Review by soliloquies
Strangely modern coming of age novel. The narrator, Cassandra, is engaging and you really want things to turn out well for her. From the family's impoverishment she learns that money is not necessary everything and begins to develop as a personality in her own right. Very easy to read.
Review by isabelx
Although I have read both "101 Dalmatians" and its sequel "The Starlight Barking", I had never heard of "I Capture the Castle" before seeing it recommended on a LiveJournal book community. When I found out that a film based on the book wa due out, I decided that I'd better get round to reading the book first. I'm glad I did because it is a wonderful book and I'm really surprised that I had never heard of it.Seventeen-year-old Cassandra and her family live in an old house built into the wall of a ruined castle in the 1930s, and she captures both the castle and her poverty-stricken, bohemian family in the diary she is keeping in order to practise her writing skills. Cassandra is a very engaging heroine and the story of her eccentric family and their relationship with the Americans who inherit the castle avoids most of the clichés that you might expect after Cassandra compares her family to the Bennets in Pride and Prejudice. I won't go into that further as I'm trying to avoid spoilers.Family sagas and coming-of-age novels are the sorts of book that I would normally read once and then give away, but I'll be keeping "I Capture the Castle" to read again.
Review by skwoodiwis
I Capture the CastleBy Dodie SmithFantastic, fantastic, fantastic book. I was recommended this book because I loved “A Tree Grows in Brooklyn.” Both books are very very very different but both equally wonderful.The writing style is easy to move into - Ms Smith’s words flow as if you are with someone whom you know and her characters are not characters but real people, real emotions, real troubles, real joys. I read this book and then my mother read it right after. We agreed on so much (as we often do) and we disagreed on one character (as we often do). I liked Mortmain – Mr. Mortmain – Cassandra’s father. Like him. Mother did not.

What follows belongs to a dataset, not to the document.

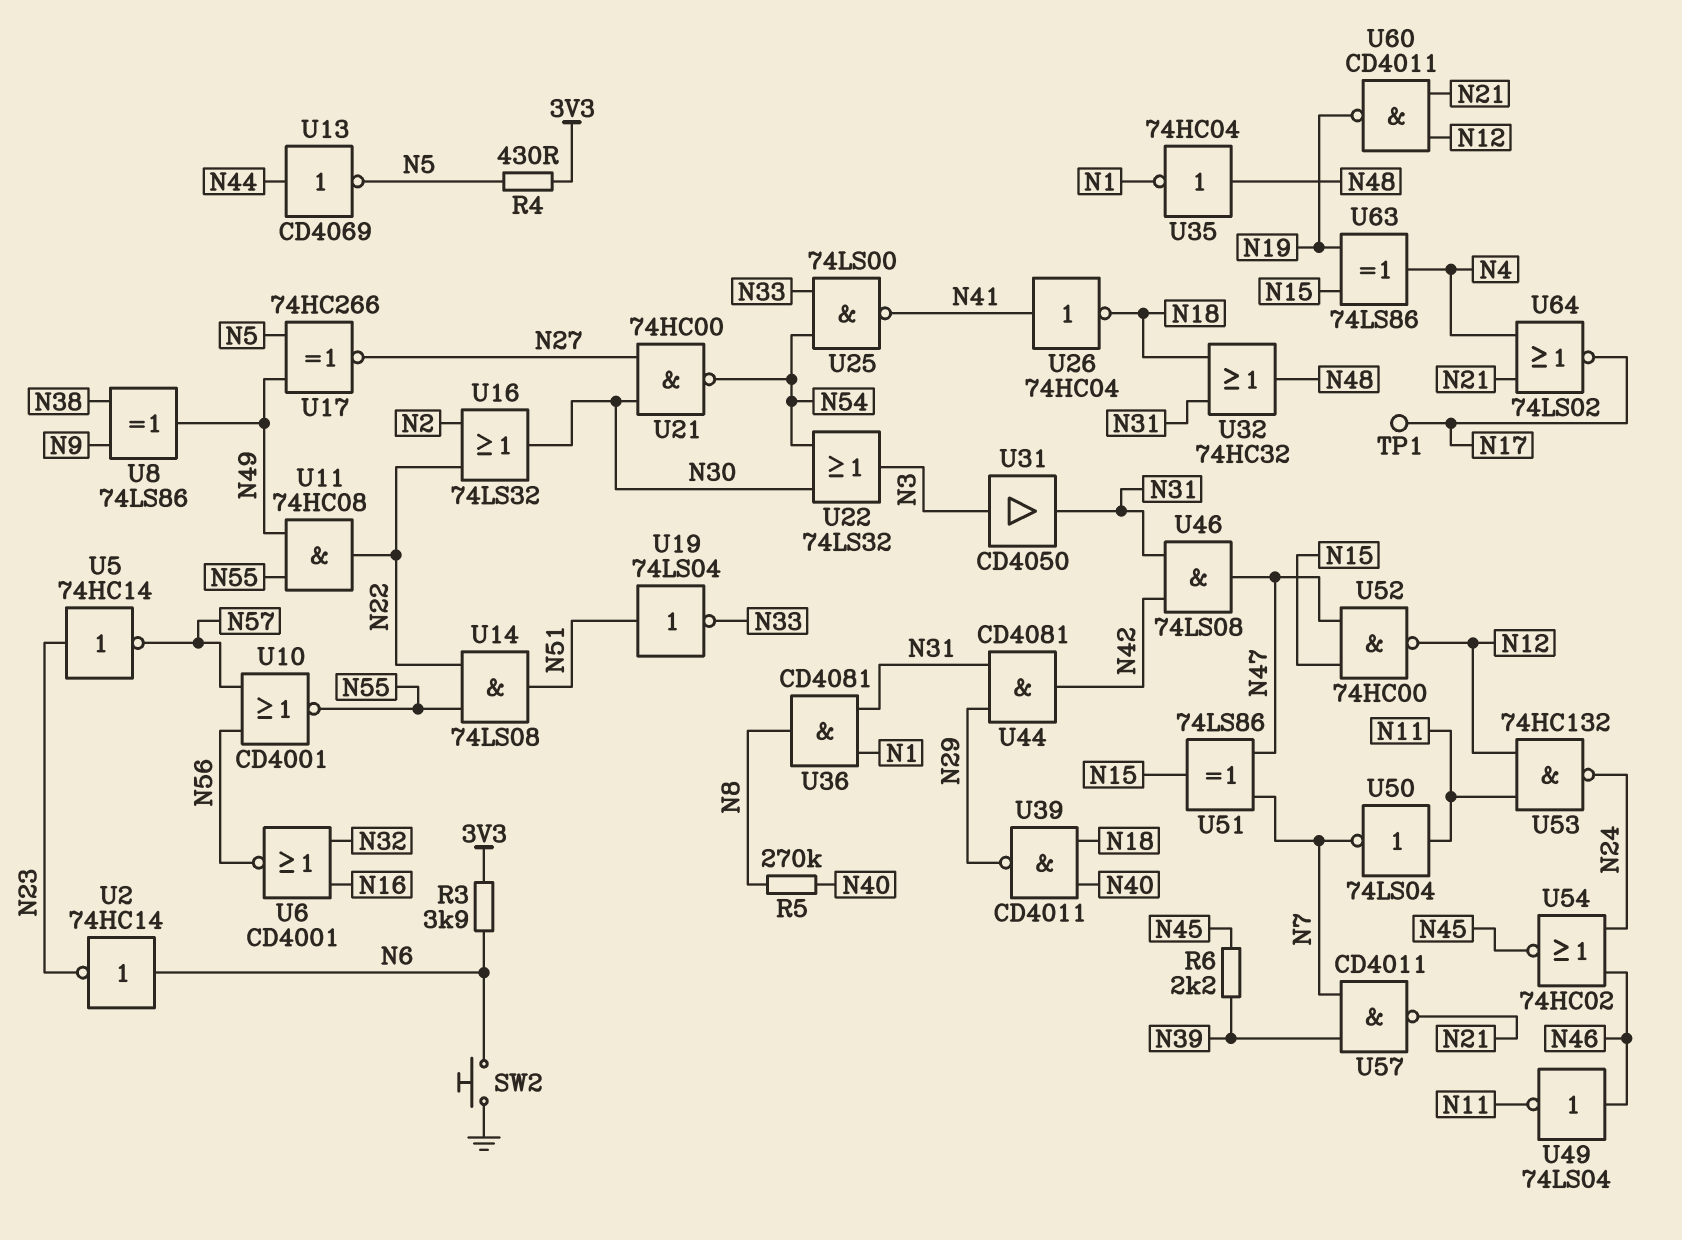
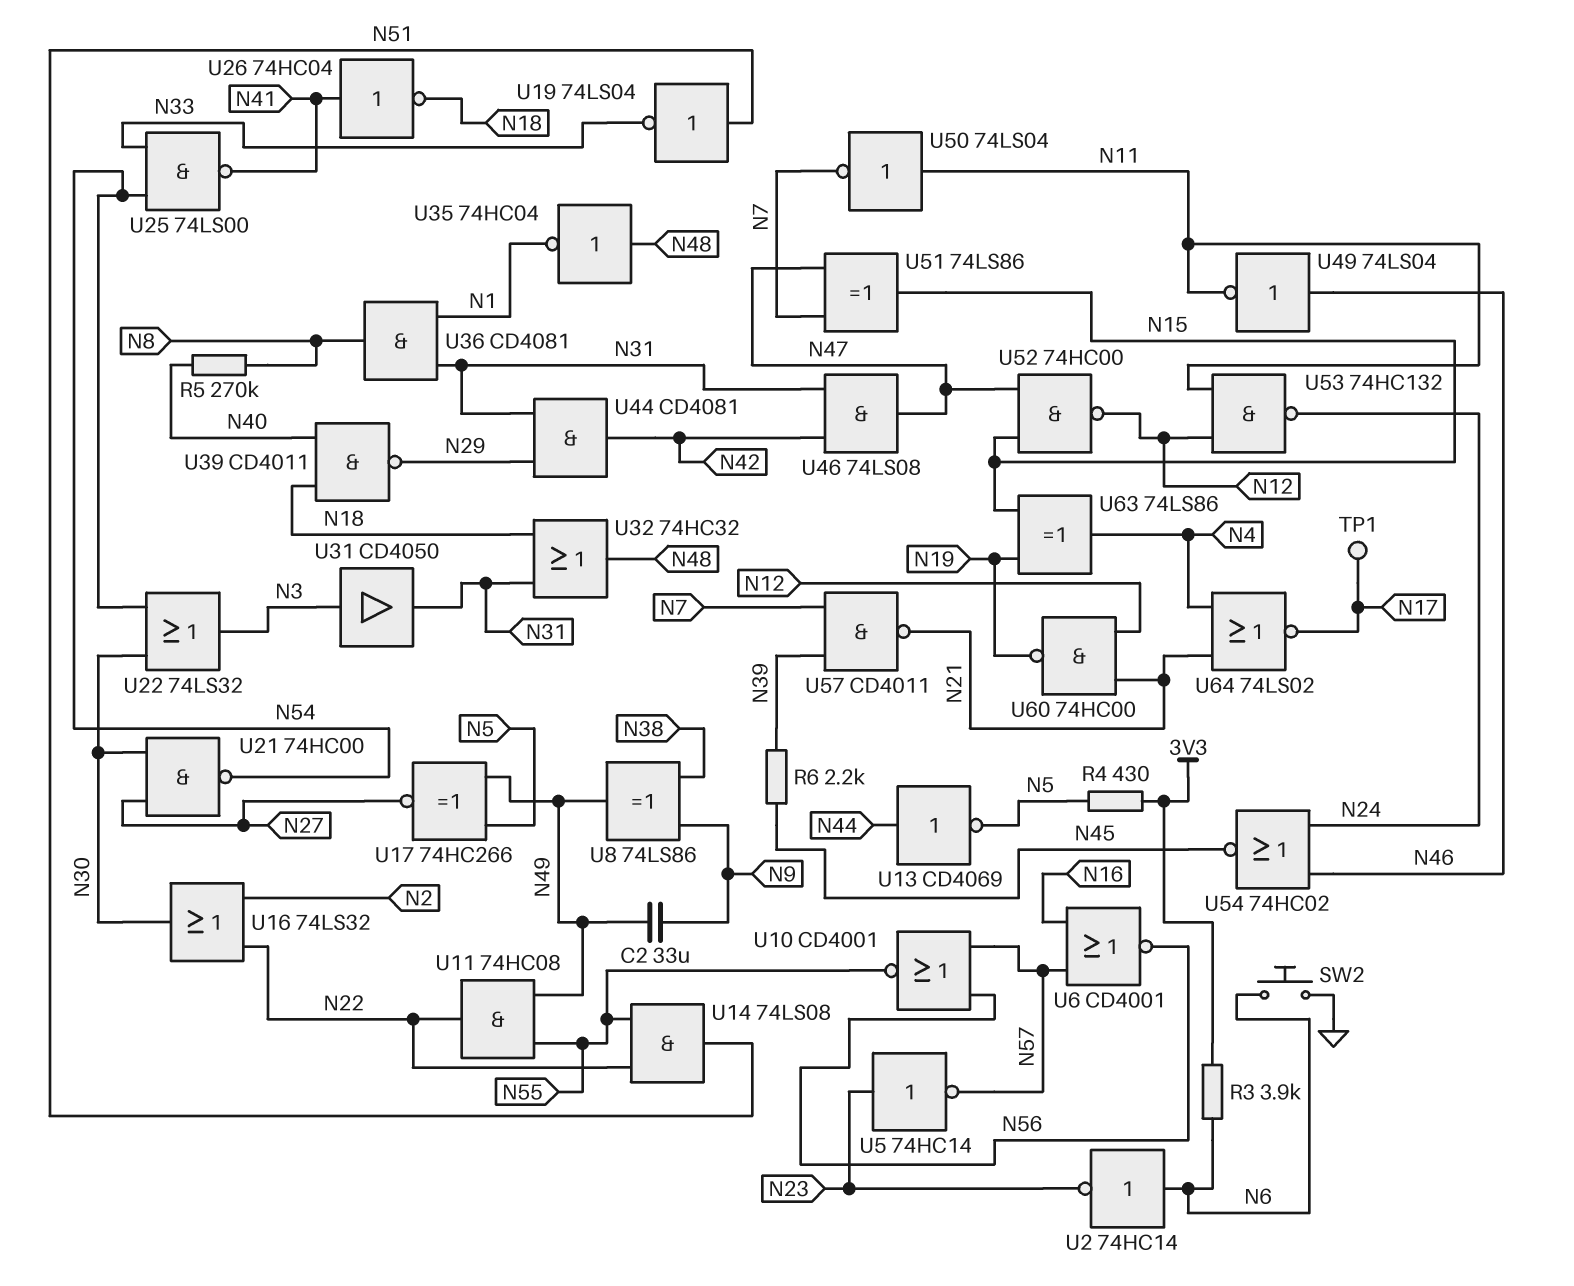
C2: none -> 33uF (N9, N49)
U6: NOR CD4001 (in N16, in N32, out N56) -> NOR CD4001 (in N16, in N57, out N56)
U60: NAND CD4011 (in N12, in N21, out N19) -> NAND 74HC00 (in N12, in N21, out N19)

Mother is very practical – I’m not. My mother has been married to my father for almost 50 years – I’ve been married. Ah well that’s that I guess. I’m glad she doesn’t like him and she’s resigned to the fact that that I do. But that’s the joy of reading really – sharing books, sharing opinions and I suppose that is why my mother and I are best friends – we’ve always read together – from the vilest erotic text to the driest history we could find…I digressWe loved the book – she was as equally in love with the book as I and all of the characters. Yes even Mr. Mortmain, simply because without him (and she disliked him) where would the story be – well there would be no story. But in any case what we loved the most was the ending – which was really no ending in the sense of a conclusion – but an ending of a childhood – an embrace of adulthood and the joys and the sorrows that evokes. I feel as if I’ve just said that the joys and the sorrows…No matter the book was great – and yes, I’ll read this one again.
Review by humblewomble
A book you appreciate at so many different levels depending on what age you are. I love Cassandra.